Problems:
[A] In two sentences, summarize the forum post below about the FastSortedList class.
[B] Answer these questions about the FastSortedList forum post below:
(i) What exception does the Add method throw when the key is already present?
(ii) What does IndexOfKey return when the key is not in the dictionary?
(iii) What call does the Compare method of TestComparer return?

Source passage:
· · · ·

I've found my app, which uses the SortedList
, has a poor performance.
So I decided to try to improve the performance of my app.
I created the FastSortedList
class which I think is faster than the original one.
public class FastSortedList<TKey, TValue>
{
IComparer<TKey> _comparer;
List<KeyValuePair<TKey, TValue>> _list = new List<KeyValuePair<TKey, TValue>>();
Dictionary<TKey, TValue> _dict = new Dictionary<TKey, TValue>();
public FastSortedList(IComparer<TKey> comparer)
{
_comparer = comparer ?? Comparer<TKey>.Default;
}
public int Count => _list.Count;
public IEnumerable<TValue> Values => _list.Select(i => i.Value);
public void Add(TKey key, TValue value)
{
if (_dict.ContainsKey(key))
throw new ArgumentException("An entry with the same key already exists.");
int index = BinarySearch(key);
if (index < 0)
{
_list.Insert(~index, new KeyValuePair<TKey, TValue>(key, value));
}
else
{
_list.Insert(index, new KeyValuePair<TKey, TValue>(key, value));
}
_dict[key] = value;
}
public int IndexOfKey(TKey key)
{
if (_dict.ContainsKey(key))
return BinarySearch(key);
return -1;
}
public void RemoveAt(int index)
{
if (index < 0)
return;
var item = _list[index];
_list.RemoveAt(index);
_dict.Remove(item.Key);
}
private int BinarySearch(TKey key)
{
int lo = 0;
int hi = _list.Count - 1;
while (lo <= hi)
{
int i = GetMedian(lo, hi);
int c = _comparer.Compare(_list[i].Key, key);
if (c == 0)
return i;
if (c < 0)
{
lo = i + 1;
}
else
{
hi = i - 1;
}
}
return ~lo;
}
private int GetMedian(int lo, int hi)
{
return lo + ((hi - lo) >> 1);
}
}
The used comparer:
public class TestComparer : IComparer<string>
{
public int Compare(string x, string y)
{
return string.Compare(x, y);
}
}
Comparing with Stopwatch
:
private static void CompareWithStopwatch()
{
int index;
IEnumerable<int> values;
FastSortedList<string, int> fast = new FastSortedList<string, int>(new TestComparer());
Stopwatch sw = new Stopwatch();
sw.Start();
for (int i = 0; i < 1000000; i++)

· · · ·

Extracted data entries
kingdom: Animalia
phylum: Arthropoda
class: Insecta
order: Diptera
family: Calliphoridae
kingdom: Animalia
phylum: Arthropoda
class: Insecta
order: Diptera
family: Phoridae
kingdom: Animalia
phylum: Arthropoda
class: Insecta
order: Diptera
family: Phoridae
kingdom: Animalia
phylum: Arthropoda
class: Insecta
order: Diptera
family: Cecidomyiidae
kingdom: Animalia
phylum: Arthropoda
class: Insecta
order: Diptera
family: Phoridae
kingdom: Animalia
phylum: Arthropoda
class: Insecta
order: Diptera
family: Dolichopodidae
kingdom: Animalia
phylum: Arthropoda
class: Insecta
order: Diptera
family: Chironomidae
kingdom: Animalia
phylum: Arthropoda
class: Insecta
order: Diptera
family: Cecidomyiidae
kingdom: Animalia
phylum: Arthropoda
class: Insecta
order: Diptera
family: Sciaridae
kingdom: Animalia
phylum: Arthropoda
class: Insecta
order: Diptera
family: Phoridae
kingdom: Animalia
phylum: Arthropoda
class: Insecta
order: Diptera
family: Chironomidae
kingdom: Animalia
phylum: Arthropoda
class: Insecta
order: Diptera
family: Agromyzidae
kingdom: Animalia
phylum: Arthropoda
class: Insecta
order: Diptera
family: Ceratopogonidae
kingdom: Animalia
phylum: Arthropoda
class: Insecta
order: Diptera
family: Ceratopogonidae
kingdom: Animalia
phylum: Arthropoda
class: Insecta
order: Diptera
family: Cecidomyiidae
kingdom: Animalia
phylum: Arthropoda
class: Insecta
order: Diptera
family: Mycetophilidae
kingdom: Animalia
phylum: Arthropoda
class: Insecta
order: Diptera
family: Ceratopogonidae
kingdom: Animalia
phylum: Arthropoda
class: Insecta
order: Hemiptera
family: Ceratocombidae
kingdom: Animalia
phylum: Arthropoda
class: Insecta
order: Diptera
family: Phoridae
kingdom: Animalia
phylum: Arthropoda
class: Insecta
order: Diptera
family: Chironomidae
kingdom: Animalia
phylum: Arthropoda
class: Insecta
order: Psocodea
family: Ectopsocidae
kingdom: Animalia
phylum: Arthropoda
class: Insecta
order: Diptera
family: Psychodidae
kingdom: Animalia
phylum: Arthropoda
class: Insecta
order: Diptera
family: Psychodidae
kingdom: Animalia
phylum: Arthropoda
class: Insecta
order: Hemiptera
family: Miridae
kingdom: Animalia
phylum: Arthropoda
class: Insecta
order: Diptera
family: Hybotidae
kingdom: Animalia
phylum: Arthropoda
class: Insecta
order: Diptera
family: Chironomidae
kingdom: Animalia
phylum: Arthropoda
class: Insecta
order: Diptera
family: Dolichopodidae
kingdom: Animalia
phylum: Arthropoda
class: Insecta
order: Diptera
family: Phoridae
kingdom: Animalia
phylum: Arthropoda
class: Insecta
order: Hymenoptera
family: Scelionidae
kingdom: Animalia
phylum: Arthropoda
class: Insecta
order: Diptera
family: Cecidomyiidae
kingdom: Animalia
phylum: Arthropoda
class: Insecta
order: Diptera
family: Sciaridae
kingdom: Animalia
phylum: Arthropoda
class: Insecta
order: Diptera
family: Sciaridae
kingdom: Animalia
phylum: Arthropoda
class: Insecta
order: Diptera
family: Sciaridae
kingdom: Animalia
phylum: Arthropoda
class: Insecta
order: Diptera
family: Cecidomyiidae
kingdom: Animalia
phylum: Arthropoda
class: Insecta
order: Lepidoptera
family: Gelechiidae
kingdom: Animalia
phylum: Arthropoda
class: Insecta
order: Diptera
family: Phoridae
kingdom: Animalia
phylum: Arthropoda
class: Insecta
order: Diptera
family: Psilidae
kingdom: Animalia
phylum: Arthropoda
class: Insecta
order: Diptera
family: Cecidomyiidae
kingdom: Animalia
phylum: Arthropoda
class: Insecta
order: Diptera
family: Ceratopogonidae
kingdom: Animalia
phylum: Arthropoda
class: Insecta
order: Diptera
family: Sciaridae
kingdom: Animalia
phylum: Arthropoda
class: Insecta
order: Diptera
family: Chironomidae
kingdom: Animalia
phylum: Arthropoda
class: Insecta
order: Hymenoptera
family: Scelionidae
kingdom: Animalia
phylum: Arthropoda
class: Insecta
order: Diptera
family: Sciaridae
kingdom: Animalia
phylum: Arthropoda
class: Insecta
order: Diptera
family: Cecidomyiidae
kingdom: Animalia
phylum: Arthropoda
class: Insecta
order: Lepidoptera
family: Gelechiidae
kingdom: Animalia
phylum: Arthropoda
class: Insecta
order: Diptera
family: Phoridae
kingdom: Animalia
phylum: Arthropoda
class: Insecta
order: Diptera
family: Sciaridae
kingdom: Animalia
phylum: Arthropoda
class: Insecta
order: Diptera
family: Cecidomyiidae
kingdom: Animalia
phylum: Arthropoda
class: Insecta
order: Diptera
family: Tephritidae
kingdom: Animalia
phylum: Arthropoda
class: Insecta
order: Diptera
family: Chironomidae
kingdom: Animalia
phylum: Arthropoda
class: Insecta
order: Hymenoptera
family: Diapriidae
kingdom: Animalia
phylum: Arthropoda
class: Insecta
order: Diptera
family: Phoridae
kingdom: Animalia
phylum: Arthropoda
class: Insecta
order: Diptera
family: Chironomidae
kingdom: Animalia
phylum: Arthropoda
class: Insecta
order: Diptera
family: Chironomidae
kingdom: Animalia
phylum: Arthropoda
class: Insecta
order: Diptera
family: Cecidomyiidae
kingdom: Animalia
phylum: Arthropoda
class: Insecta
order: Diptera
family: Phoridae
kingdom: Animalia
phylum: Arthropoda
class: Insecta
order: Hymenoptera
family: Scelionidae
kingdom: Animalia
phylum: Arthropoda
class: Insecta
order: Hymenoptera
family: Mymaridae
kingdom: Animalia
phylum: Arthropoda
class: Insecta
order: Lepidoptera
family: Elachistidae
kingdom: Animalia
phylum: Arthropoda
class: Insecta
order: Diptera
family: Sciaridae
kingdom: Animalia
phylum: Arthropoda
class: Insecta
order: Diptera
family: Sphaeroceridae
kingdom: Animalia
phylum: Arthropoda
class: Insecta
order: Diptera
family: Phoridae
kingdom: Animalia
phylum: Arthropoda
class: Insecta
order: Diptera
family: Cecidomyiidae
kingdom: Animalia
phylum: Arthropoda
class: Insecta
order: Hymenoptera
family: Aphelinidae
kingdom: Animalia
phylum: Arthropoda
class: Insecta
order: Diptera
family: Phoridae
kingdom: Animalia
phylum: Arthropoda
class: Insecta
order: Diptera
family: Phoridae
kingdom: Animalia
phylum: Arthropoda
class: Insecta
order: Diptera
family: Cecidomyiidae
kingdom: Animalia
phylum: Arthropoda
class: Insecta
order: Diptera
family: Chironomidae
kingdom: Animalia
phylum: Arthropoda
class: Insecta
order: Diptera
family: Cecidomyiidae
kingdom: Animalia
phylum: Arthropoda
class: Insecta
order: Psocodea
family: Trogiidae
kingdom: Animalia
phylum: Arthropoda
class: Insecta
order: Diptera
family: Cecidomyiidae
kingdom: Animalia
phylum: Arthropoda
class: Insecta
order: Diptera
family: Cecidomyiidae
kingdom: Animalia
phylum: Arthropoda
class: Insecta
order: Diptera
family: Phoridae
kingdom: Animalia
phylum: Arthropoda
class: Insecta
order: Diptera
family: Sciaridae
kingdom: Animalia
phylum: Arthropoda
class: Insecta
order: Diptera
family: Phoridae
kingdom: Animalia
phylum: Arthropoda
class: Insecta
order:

· · · ·

Responses for each task:
[A] The author found that an app using SortedList performed poorly and wrote a FastSortedList class they believe is faster, which stores entries in both a sorted list of key-value pairs and a dictionary and uses binary search to place new entries. The post also shows a TestComparer that compares strings with string.Compare and starts a timing comparison with Stopwatch.

[B]
(i) An ArgumentException with the message "An entry with the same key already exists."
(ii) -1
(iii) string.Compare(x, y)